**What is required**.
Only lines that contain the word "buffer" belong in the answer; copy them from the records below.

**Listed records**.
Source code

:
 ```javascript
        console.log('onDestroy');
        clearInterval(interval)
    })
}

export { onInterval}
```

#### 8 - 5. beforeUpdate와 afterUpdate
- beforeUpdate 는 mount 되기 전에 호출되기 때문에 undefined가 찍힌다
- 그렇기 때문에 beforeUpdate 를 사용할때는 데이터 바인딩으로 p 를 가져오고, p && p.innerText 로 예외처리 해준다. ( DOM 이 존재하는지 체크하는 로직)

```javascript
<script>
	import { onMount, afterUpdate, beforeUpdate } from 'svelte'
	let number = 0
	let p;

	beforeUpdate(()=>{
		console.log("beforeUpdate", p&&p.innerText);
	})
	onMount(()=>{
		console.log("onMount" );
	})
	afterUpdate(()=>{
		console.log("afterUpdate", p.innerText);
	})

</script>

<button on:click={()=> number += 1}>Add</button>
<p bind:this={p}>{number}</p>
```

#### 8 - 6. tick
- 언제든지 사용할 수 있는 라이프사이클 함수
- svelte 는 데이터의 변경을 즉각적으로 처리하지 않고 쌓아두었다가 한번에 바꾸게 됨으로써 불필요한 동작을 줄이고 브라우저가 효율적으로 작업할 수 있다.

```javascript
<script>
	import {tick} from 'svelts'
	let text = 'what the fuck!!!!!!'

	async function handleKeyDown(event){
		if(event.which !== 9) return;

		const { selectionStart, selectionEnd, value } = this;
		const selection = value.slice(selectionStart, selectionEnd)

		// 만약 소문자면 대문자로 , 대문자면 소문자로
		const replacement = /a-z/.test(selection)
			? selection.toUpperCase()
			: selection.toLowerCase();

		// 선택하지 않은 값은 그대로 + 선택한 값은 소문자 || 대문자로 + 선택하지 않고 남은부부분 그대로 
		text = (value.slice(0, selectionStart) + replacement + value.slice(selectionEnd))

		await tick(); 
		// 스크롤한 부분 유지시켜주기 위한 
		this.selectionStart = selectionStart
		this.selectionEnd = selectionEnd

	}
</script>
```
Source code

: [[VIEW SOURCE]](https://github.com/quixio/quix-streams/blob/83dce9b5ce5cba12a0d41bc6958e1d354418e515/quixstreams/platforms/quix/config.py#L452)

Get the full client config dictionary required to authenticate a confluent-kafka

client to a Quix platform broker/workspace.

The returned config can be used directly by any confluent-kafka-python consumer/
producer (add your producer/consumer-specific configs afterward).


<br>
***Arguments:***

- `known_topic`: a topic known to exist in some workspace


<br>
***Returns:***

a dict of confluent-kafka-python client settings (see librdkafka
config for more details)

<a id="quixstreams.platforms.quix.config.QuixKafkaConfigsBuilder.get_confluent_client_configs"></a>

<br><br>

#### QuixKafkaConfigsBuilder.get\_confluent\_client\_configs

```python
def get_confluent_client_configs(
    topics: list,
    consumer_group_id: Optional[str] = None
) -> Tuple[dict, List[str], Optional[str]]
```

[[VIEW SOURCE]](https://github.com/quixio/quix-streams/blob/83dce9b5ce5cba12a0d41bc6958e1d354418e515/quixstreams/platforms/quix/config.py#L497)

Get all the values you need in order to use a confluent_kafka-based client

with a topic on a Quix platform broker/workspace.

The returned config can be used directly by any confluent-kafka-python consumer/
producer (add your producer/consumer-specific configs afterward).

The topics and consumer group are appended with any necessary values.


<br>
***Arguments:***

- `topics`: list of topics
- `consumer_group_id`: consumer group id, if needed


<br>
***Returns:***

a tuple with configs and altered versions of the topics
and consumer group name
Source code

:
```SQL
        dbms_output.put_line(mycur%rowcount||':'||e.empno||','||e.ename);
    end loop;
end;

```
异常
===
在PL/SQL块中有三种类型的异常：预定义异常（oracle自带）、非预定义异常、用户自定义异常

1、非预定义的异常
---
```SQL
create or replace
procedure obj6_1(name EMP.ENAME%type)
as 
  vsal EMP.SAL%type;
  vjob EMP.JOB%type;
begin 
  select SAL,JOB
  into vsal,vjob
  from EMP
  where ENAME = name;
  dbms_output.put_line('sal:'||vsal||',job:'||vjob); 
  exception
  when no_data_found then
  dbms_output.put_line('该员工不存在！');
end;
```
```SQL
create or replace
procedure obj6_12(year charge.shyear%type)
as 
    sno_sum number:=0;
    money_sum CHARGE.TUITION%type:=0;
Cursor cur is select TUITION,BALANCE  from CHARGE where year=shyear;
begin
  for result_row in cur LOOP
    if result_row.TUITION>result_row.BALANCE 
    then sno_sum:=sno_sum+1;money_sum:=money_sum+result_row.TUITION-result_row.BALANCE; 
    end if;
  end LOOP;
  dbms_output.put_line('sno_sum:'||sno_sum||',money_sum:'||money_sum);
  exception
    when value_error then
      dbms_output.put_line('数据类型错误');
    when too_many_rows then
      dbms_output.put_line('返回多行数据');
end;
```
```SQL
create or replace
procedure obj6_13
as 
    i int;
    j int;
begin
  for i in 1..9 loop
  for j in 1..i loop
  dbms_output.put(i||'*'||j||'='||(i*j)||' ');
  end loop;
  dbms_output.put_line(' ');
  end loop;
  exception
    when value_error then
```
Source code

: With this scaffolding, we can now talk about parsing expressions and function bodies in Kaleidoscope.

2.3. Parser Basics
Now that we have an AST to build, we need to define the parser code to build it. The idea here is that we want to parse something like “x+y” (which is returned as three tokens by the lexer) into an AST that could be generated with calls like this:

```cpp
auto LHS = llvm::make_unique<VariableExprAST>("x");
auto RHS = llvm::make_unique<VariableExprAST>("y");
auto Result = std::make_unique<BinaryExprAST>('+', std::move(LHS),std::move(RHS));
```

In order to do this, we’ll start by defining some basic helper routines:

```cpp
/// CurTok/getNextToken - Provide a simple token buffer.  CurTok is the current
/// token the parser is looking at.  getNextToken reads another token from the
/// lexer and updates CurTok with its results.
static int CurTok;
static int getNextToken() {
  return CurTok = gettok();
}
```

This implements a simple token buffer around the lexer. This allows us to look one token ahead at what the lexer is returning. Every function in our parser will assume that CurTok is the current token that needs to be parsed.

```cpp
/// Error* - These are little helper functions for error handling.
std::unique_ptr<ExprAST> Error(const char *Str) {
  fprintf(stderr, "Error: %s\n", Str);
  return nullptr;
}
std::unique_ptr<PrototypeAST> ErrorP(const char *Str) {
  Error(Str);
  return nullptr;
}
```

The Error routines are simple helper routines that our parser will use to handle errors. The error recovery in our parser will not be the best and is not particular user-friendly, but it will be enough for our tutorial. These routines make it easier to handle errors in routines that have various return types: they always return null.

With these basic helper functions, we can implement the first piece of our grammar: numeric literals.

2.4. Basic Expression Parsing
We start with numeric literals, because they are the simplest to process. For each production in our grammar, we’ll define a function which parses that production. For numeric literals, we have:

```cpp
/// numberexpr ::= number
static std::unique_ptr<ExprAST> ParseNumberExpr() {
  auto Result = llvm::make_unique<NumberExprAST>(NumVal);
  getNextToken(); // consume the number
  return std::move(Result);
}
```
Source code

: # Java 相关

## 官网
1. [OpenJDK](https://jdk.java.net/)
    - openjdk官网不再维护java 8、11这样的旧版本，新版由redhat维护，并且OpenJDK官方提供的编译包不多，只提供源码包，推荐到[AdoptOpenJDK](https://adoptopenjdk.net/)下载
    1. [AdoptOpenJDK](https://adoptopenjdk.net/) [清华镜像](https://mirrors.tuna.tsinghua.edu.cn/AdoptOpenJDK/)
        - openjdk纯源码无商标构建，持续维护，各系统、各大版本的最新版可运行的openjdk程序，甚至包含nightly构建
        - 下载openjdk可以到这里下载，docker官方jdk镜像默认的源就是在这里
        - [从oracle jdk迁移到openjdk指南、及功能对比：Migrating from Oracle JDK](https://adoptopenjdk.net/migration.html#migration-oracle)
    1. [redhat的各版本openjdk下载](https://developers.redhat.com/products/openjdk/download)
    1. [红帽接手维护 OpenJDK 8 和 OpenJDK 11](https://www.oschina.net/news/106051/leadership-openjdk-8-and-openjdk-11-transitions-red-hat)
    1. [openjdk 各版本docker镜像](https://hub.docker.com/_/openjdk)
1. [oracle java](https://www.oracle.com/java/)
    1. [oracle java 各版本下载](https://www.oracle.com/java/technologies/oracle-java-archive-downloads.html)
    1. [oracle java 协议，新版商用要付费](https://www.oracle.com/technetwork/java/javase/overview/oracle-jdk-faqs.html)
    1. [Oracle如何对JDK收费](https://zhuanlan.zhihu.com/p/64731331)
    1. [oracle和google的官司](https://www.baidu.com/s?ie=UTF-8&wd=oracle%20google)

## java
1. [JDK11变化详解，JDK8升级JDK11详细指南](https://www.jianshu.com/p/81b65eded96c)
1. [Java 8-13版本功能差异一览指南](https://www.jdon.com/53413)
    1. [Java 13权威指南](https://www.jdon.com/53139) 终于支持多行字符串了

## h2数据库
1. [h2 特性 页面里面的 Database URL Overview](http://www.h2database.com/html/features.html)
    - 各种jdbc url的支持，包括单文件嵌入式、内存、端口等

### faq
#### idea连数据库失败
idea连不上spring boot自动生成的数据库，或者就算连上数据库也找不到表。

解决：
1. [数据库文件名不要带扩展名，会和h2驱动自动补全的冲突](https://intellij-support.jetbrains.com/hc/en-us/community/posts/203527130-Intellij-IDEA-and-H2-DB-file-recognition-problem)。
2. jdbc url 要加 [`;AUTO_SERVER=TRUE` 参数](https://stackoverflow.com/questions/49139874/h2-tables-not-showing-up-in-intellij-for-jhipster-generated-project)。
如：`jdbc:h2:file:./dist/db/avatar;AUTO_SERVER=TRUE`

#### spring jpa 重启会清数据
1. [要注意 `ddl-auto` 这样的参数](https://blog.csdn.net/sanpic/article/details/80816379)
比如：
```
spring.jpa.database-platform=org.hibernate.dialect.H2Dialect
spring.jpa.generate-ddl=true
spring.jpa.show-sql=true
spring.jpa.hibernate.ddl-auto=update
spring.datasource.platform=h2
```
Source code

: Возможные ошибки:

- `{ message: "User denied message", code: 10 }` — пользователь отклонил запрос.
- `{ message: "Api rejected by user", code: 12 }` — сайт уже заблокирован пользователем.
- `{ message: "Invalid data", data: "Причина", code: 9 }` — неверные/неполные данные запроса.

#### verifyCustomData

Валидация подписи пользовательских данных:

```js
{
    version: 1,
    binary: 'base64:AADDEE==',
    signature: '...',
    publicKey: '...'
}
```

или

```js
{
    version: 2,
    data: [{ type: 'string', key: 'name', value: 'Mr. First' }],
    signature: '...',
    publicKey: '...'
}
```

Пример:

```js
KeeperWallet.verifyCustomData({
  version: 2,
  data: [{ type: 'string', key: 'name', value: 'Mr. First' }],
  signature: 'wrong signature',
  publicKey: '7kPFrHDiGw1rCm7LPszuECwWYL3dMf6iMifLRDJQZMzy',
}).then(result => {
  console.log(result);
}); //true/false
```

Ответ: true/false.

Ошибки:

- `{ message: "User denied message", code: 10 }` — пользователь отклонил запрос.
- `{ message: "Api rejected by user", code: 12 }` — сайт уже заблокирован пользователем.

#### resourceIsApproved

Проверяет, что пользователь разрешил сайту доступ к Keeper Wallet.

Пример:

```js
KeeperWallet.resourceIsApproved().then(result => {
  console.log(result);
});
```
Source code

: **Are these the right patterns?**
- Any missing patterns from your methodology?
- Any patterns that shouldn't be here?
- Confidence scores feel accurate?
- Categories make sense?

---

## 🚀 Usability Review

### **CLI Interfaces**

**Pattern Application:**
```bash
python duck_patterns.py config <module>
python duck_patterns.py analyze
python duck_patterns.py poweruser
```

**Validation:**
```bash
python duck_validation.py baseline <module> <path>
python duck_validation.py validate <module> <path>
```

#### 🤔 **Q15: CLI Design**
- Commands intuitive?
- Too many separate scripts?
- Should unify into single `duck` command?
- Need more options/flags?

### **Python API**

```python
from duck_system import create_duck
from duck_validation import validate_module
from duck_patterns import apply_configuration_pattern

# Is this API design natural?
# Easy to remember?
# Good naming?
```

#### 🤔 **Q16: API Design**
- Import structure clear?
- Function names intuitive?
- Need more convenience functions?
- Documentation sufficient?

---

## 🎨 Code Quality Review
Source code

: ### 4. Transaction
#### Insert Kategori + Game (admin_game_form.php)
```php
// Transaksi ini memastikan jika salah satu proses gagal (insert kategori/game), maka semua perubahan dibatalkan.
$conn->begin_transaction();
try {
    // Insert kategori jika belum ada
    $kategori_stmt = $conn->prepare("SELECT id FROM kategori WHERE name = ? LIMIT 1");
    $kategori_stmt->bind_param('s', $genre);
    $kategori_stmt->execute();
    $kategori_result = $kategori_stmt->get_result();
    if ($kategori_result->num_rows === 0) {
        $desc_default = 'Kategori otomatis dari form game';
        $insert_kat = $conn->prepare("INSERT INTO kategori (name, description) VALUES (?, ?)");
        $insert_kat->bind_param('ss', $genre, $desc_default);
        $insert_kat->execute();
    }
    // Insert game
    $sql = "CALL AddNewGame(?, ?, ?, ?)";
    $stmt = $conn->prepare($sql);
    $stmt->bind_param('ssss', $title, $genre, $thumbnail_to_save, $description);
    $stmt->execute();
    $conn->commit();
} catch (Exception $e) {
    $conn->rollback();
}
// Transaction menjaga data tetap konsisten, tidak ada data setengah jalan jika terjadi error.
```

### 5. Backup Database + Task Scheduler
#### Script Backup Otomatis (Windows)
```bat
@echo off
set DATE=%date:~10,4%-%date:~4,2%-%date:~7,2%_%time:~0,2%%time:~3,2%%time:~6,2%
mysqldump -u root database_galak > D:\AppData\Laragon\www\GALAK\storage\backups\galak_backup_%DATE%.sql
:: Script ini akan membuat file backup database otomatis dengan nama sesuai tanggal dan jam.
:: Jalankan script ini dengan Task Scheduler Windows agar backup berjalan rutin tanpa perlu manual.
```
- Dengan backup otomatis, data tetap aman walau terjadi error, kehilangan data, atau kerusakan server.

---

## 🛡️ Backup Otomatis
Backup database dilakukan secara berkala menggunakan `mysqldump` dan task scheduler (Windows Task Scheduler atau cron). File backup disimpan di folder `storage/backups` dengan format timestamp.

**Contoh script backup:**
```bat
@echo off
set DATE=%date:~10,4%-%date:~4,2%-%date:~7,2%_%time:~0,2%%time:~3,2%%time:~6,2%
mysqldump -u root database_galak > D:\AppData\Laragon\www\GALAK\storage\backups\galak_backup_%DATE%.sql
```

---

**Result of the task**.
/// CurTok/getNextToken - Provide a simple token buffer.  CurTok is the current
This implements a simple token buffer around the lexer. This allows us to look one token ahead at what the lexer is returning. Every function in our parser will assume that CurTok is the current token that needs to be parsed.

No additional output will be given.